Canada’s hero, Paul Henderson, at 69 is fighting a new enemy. He is battling lymphocytic leukemia, a form of cancer, and he is doing it with the kind of grace, strength and serenity Canada’s sports fans have come to expect.
He gives me news over the phone that I will later pass on to Mahovlich: “We tried the natural route with supplements, a strict diet and a healthy lifestyle to boost the immune system,” he says, “But the lymph nodes have gotten worse since I started in ‘09. Now we are undergoing a six-week experimental trial in the States.”
Henderson, a devout Christian, continues to inspire with his hopeful tone and busy speaking schedule and has recently finished an inspirational book, titled The Goal of My Life, in which he credits his wife of close to 50 years Eleanor as his main source of support.
Despite his treatments, Henderson hopes to attend the various 40th-anniversary events this September including being inducted onto the Walk of Fame in Toronto.
Team Canada linemate Ron Ellis, who spoke to FYI from the Hockey Hall of Fame where he works as a special advisor, is not surprised.” There is no question the celebrations would not be the same without Paul, especially for me,” says Ellis. “We were linemates and roommates. We experienced the journey together. Paul and Phil were selected as MVPs of the team in ‘72 for the obvious reasons and there would be a major hole in any celebration if one or both could not be in attendance.”

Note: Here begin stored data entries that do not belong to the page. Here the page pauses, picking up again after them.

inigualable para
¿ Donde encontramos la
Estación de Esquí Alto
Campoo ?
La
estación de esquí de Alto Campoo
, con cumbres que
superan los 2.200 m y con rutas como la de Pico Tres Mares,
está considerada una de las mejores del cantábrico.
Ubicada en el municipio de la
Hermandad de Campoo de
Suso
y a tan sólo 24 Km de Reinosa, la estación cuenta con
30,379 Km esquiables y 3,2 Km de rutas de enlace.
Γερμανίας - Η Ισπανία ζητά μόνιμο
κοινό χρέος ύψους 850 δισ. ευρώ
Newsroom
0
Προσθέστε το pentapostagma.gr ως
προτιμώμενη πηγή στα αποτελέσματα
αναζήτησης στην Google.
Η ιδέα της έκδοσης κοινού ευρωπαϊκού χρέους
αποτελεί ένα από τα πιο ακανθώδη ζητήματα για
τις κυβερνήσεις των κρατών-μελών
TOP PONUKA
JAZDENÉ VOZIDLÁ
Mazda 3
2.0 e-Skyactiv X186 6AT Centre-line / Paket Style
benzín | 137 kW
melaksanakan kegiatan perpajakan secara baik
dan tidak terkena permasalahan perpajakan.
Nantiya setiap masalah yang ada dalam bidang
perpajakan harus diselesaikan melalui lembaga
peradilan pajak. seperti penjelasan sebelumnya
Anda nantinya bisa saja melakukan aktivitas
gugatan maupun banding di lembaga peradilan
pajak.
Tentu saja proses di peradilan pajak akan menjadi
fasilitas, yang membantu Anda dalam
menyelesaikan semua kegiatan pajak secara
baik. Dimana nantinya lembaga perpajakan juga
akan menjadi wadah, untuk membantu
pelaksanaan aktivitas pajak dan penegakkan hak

Asked about his buddy’s fight with cancer, Ellis says, “Paul is not a quitter. It would be a big mistake to bet against him, as the Russians found out.”
As the legacy of Team Canada 72 is about to be immortalized on Canada’s Walk of Fame, once again Henderson, though speaking in a halting voice, comes through in the clutch. This time he does it with words.
When asked to sum up what this honour means, to meet with his former teammates for what could be the last time, he pauses to compose himself, emotions not far from the surface. “Teammates,” he says quietly. “Once and forever.”